Now I had to get across the river. I had spoken with a boat captain the night before and arranged passage for me and the motorcycle. At one point I pitted one captain against another to get the best price. I tipped a few guys how helped load the motorcycle a few dollars and I was soon motoring across water and back to Brazil. we motored up the river we passed under the bridge that was "not operational"

Oiapoque is the point of enter on the Brazilian side. The Federal Police station was not difficult to find and their limited hours of visa processing (mid-day only) worked out well. I had kept my temporary motorcycle importation permit open when I left Brazil for Guyana, so all I needed was a entrance stamp in my passport. I was traveling using my Irish passport, so a visa was not required. For those that are traveling with a US passport it is necessary to get a visa at a Brazilian embassy or consulate before reaching the border.
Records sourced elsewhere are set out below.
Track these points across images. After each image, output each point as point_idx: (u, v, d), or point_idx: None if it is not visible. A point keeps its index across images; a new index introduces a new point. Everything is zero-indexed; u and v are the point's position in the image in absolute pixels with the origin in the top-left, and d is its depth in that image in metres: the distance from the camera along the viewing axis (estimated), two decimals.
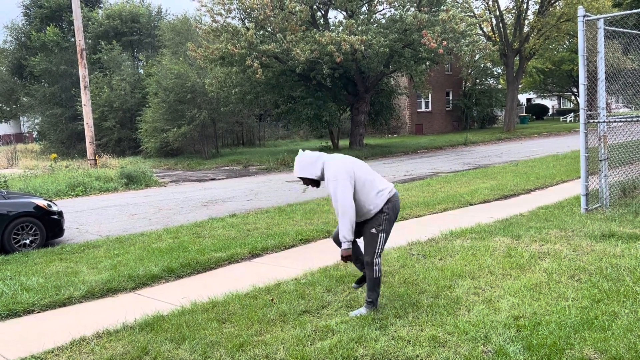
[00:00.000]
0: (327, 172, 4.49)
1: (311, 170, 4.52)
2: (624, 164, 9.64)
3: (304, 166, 4.53)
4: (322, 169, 4.52)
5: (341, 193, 4.39)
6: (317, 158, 4.55)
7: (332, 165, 4.48)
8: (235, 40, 22.14)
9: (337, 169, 4.44)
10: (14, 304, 5.56)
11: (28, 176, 18.90)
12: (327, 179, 4.48)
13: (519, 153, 22.42)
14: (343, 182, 4.40)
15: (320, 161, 4.53)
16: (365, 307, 4.70)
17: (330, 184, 4.44)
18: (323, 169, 4.52)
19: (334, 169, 4.45)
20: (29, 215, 8.68)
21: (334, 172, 4.44)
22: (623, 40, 9.37)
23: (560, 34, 35.34)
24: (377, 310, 4.64)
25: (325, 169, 4.51)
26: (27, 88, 37.56)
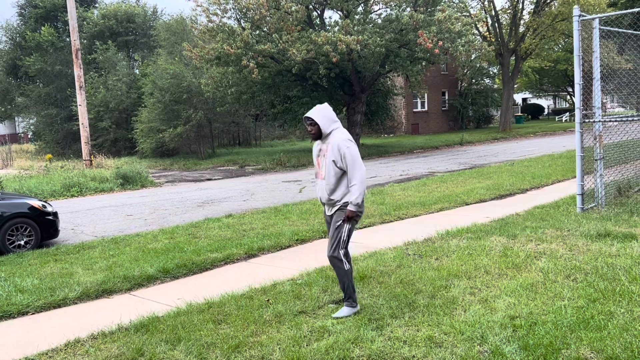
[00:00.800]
0: (341, 135, 4.63)
1: (326, 123, 4.66)
2: (620, 164, 9.66)
3: (325, 115, 4.67)
4: (332, 130, 4.67)
5: (359, 156, 4.59)
6: (336, 121, 4.73)
7: (345, 132, 4.70)
8: (231, 40, 22.10)
9: (350, 137, 4.66)
10: (8, 306, 5.53)
11: (23, 177, 18.82)
12: (340, 141, 4.56)
13: (515, 153, 22.46)
14: (356, 148, 4.62)
15: (336, 124, 4.71)
16: (347, 307, 4.71)
17: (345, 145, 4.55)
18: (333, 131, 4.67)
19: (347, 136, 4.66)
20: (23, 216, 8.63)
21: (349, 137, 4.64)
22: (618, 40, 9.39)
23: (556, 34, 35.41)
24: (356, 306, 4.72)
25: (337, 132, 4.67)
26: (22, 88, 37.42)
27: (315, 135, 4.71)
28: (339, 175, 4.62)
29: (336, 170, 4.60)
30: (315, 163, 4.88)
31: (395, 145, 30.02)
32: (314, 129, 4.69)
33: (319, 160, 4.78)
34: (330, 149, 4.61)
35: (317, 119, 4.63)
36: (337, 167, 4.59)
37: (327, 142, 4.67)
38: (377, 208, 10.22)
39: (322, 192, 4.74)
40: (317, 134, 4.70)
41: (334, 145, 4.59)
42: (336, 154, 4.57)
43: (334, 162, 4.59)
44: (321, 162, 4.74)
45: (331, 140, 4.64)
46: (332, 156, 4.59)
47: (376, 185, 14.55)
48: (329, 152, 4.61)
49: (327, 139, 4.68)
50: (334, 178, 4.62)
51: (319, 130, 4.67)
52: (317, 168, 4.82)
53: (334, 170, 4.60)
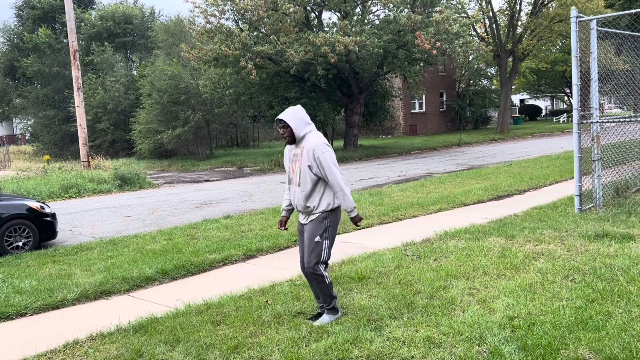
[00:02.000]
0: (316, 139, 4.40)
1: (299, 125, 4.42)
2: (617, 164, 9.69)
3: (298, 117, 4.43)
4: (306, 134, 4.44)
5: (335, 161, 4.38)
6: (310, 123, 4.51)
7: (320, 136, 4.47)
8: (229, 41, 22.10)
9: (325, 141, 4.44)
10: (6, 307, 5.52)
11: (21, 178, 18.79)
12: (316, 145, 4.34)
13: (513, 154, 22.49)
14: (333, 153, 4.42)
15: (310, 127, 4.48)
16: (327, 315, 4.57)
17: (320, 150, 4.32)
18: (307, 135, 4.44)
19: (323, 139, 4.43)
20: (21, 217, 8.62)
21: (324, 141, 4.42)
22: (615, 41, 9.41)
23: (553, 35, 35.50)
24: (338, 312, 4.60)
25: (312, 135, 4.44)
26: (20, 89, 37.38)
27: (289, 139, 4.45)
28: (315, 181, 4.38)
29: (312, 176, 4.36)
30: (287, 169, 4.60)
31: (393, 146, 30.04)
32: (286, 132, 4.42)
33: (293, 165, 4.51)
34: (305, 153, 4.37)
35: (290, 122, 4.38)
36: (313, 173, 4.36)
37: (301, 146, 4.43)
38: (375, 209, 10.23)
39: (298, 200, 4.47)
40: (291, 138, 4.43)
41: (309, 149, 4.35)
42: (311, 159, 4.34)
43: (309, 168, 4.36)
44: (295, 168, 4.48)
45: (306, 144, 4.39)
46: (307, 161, 4.36)
47: (374, 186, 14.56)
48: (304, 156, 4.38)
49: (301, 142, 4.44)
50: (310, 184, 4.38)
51: (292, 134, 4.41)
52: (292, 174, 4.54)
53: (310, 176, 4.37)
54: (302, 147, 4.41)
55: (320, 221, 4.44)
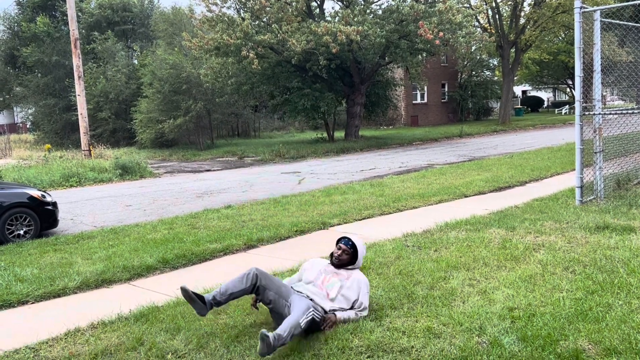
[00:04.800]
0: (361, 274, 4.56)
1: (360, 261, 4.59)
2: (619, 156, 9.67)
3: (363, 253, 4.60)
4: (358, 267, 4.60)
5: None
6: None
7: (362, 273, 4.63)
8: (231, 30, 22.01)
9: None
10: (8, 295, 5.54)
11: (22, 167, 18.80)
12: (367, 282, 4.50)
13: (514, 145, 22.45)
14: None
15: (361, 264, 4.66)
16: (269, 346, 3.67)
17: (368, 287, 4.48)
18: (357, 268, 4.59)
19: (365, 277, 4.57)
20: (23, 206, 8.63)
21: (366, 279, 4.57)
22: (619, 32, 9.37)
23: (556, 26, 35.33)
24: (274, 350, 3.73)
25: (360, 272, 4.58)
26: (20, 78, 37.26)
27: (341, 263, 4.50)
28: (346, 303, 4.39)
29: (348, 301, 4.38)
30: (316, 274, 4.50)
31: (394, 137, 29.99)
32: (346, 257, 4.51)
33: (329, 277, 4.46)
34: (353, 279, 4.44)
35: (360, 252, 4.53)
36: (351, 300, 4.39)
37: (347, 272, 4.50)
38: (376, 200, 10.23)
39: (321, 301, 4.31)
40: (346, 263, 4.51)
41: (359, 280, 4.45)
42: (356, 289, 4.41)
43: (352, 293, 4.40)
44: (332, 280, 4.43)
45: (355, 274, 4.49)
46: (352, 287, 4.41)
47: (375, 177, 14.56)
48: (351, 282, 4.41)
49: (348, 270, 4.52)
50: (345, 304, 4.37)
51: (350, 261, 4.53)
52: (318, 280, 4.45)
53: (347, 300, 4.38)
54: (350, 273, 4.48)
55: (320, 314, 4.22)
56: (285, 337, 3.72)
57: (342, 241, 4.56)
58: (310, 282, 4.47)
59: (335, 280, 4.43)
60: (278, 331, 3.72)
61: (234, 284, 4.30)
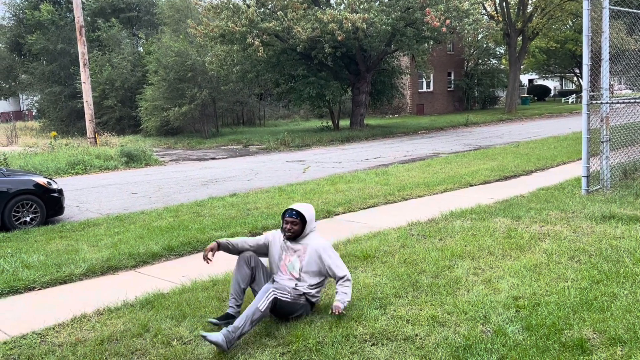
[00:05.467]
0: (321, 239, 4.38)
1: (312, 224, 4.37)
2: (626, 146, 9.61)
3: (311, 216, 4.36)
4: (309, 232, 4.36)
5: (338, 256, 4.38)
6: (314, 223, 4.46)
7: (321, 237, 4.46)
8: (236, 17, 21.91)
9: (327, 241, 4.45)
10: (15, 281, 5.58)
11: (28, 154, 18.86)
12: (324, 245, 4.32)
13: (520, 134, 22.35)
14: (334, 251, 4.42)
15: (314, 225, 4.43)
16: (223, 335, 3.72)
17: (329, 249, 4.32)
18: (311, 231, 4.38)
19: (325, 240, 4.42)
20: (29, 193, 8.67)
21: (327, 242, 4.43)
22: (628, 20, 9.27)
23: (564, 14, 34.97)
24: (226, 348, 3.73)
25: (315, 235, 4.39)
26: (26, 66, 37.25)
27: (300, 229, 4.28)
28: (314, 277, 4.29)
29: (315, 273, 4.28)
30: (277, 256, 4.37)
31: (399, 125, 29.89)
32: (296, 223, 4.26)
33: (289, 257, 4.32)
34: (308, 251, 4.28)
35: (305, 214, 4.27)
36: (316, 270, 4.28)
37: (301, 243, 4.31)
38: (381, 189, 10.22)
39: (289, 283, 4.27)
40: (301, 228, 4.29)
41: (316, 249, 4.28)
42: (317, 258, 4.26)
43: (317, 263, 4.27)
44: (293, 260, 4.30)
45: (310, 242, 4.31)
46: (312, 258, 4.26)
47: (380, 165, 14.54)
48: (307, 254, 4.27)
49: (302, 240, 4.32)
50: (312, 279, 4.28)
51: (302, 224, 4.28)
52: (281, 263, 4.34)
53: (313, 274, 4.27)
54: (305, 245, 4.31)
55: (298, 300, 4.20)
56: (242, 326, 3.79)
57: (286, 214, 4.30)
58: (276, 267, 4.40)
59: (294, 259, 4.31)
60: (235, 324, 3.81)
61: (241, 276, 4.34)
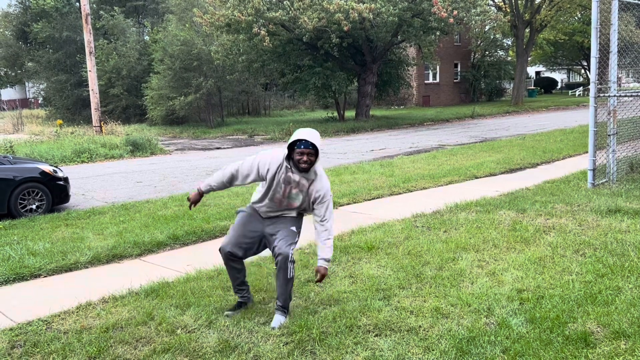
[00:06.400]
0: (326, 182, 4.12)
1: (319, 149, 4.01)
2: (633, 139, 9.55)
3: (319, 140, 3.98)
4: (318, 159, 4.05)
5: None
6: None
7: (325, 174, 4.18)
8: (242, 7, 21.82)
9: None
10: (21, 268, 5.61)
11: (34, 142, 18.92)
12: (327, 190, 4.09)
13: (527, 127, 22.24)
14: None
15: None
16: (281, 315, 4.06)
17: (330, 201, 4.12)
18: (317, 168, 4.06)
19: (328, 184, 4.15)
20: (35, 181, 8.70)
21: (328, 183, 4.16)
22: (637, 12, 9.18)
23: (573, 6, 34.66)
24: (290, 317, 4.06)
25: (320, 169, 4.10)
26: (32, 54, 37.25)
27: (308, 168, 3.94)
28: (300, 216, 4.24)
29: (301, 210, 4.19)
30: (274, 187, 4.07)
31: (405, 117, 29.80)
32: (310, 159, 3.92)
33: (289, 189, 4.06)
34: (314, 188, 4.04)
35: (317, 143, 3.92)
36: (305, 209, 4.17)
37: (307, 178, 4.02)
38: (385, 180, 10.21)
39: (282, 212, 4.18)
40: (315, 158, 3.94)
41: (321, 189, 4.04)
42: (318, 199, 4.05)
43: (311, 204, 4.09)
44: (294, 193, 4.07)
45: (319, 181, 4.05)
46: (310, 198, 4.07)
47: (385, 157, 14.51)
48: (310, 192, 4.05)
49: (310, 174, 4.02)
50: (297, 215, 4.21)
51: (316, 154, 3.94)
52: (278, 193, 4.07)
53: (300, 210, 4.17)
54: (312, 180, 4.04)
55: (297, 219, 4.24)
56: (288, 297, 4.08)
57: (301, 146, 3.90)
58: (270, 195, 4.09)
59: (295, 192, 4.06)
60: (280, 303, 4.08)
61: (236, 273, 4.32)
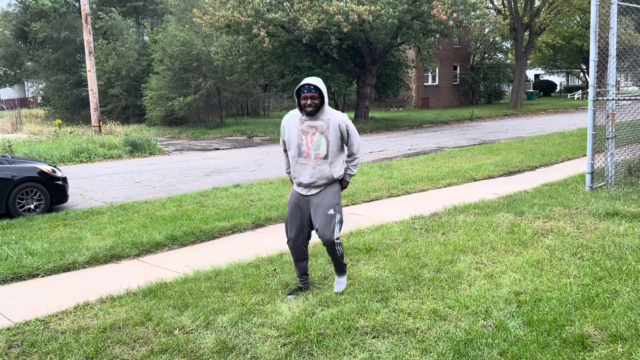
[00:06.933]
0: (339, 113, 4.40)
1: (326, 93, 4.34)
2: (631, 143, 9.57)
3: (324, 86, 4.35)
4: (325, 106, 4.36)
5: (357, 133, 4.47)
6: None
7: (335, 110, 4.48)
8: (242, 8, 21.83)
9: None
10: (18, 268, 5.61)
11: (32, 141, 18.90)
12: (341, 118, 4.34)
13: (525, 129, 22.27)
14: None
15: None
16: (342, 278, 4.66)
17: (346, 122, 4.35)
18: (325, 108, 4.35)
19: (342, 113, 4.45)
20: (33, 180, 8.69)
21: (344, 114, 4.47)
22: (636, 16, 9.20)
23: (572, 9, 34.72)
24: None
25: (331, 109, 4.40)
26: (31, 53, 37.22)
27: (314, 110, 4.25)
28: (338, 152, 4.39)
29: (338, 147, 4.36)
30: (297, 141, 4.36)
31: (404, 119, 29.82)
32: (315, 102, 4.24)
33: (308, 137, 4.32)
34: (332, 125, 4.30)
35: (323, 91, 4.27)
36: (340, 144, 4.38)
37: (322, 118, 4.31)
38: (384, 182, 10.21)
39: (312, 172, 4.34)
40: (316, 109, 4.26)
41: (338, 122, 4.31)
42: (342, 130, 4.33)
43: (340, 139, 4.34)
44: (312, 140, 4.32)
45: (330, 116, 4.32)
46: (336, 132, 4.31)
47: (384, 159, 14.52)
48: (332, 129, 4.29)
49: (321, 115, 4.31)
50: (335, 156, 4.36)
51: (321, 99, 4.26)
52: (303, 146, 4.34)
53: (337, 147, 4.35)
54: (327, 119, 4.31)
55: (334, 194, 4.42)
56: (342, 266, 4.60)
57: (303, 91, 4.25)
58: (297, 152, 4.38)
59: (318, 137, 4.32)
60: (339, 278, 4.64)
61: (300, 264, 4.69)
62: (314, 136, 4.31)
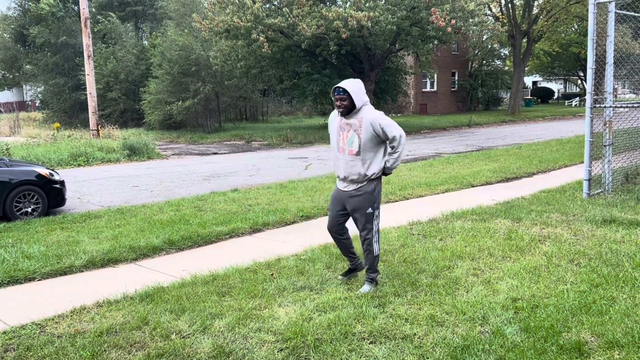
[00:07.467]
0: (374, 112, 4.55)
1: (361, 96, 4.52)
2: (628, 150, 9.61)
3: (359, 89, 4.53)
4: (362, 106, 4.53)
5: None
6: (366, 97, 4.63)
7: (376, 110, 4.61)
8: (241, 13, 21.89)
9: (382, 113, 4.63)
10: (15, 271, 5.59)
11: (30, 145, 18.87)
12: (374, 116, 4.49)
13: (523, 136, 22.33)
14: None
15: (366, 99, 4.60)
16: (368, 284, 4.79)
17: (379, 120, 4.47)
18: (363, 107, 4.54)
19: (380, 112, 4.59)
20: (31, 184, 8.68)
21: (382, 113, 4.60)
22: (633, 24, 9.25)
23: (570, 17, 34.88)
24: (377, 288, 4.75)
25: (369, 108, 4.55)
26: (30, 56, 37.22)
27: (345, 111, 4.51)
28: (374, 150, 4.53)
29: (372, 145, 4.51)
30: (336, 137, 4.67)
31: (402, 125, 29.62)
32: (344, 103, 4.49)
33: (344, 134, 4.59)
34: (364, 124, 4.48)
35: (351, 92, 4.45)
36: (375, 142, 4.51)
37: (357, 117, 4.52)
38: (382, 187, 10.21)
39: (347, 167, 4.59)
40: (348, 109, 4.51)
41: (371, 121, 4.47)
42: (376, 129, 4.46)
43: (372, 137, 4.49)
44: (347, 136, 4.57)
45: (365, 115, 4.50)
46: (369, 132, 4.47)
47: None
48: (364, 127, 4.47)
49: (357, 114, 4.53)
50: (369, 152, 4.51)
51: (352, 102, 4.48)
52: (341, 142, 4.62)
53: (370, 144, 4.50)
54: (360, 118, 4.51)
55: (371, 192, 4.61)
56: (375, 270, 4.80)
57: (335, 93, 4.53)
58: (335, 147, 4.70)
59: (351, 135, 4.56)
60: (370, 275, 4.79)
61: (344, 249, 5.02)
62: (348, 133, 4.58)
  1. Thanks again for the updates, went to see the same bridge to nowhere, but after dark crossed to Oiapoque, all worked out good
    the biggest hassle was entering British guyana without Yellow fever vac, the easiest French guiana, they did not ask for anything and took 2 minutes to enter! and no bike papers were asked for

    1. Cool. I had the opposite experience. I was not asked for Yellow Fever Card (which I have) in Guiyana and was asked for insurance entering French Guiana (finding term insurance is impossible to find...) Congratulations and safe travels.

  2. Buen viaje mi amigo! La mejor de las suertes :-)

  3. Nice meeting you today at BMW's dealer at Barra. Hope everything works out well. I'll check your blog to see how your trip goes. Good riding! Pedro.

    1. The Barra dealer screwed up. I had a chipped chain gear (the samll gear in the front.) Power Motors in Sao Paulo identified the problem and had the parts to fix it. Thanks for your help!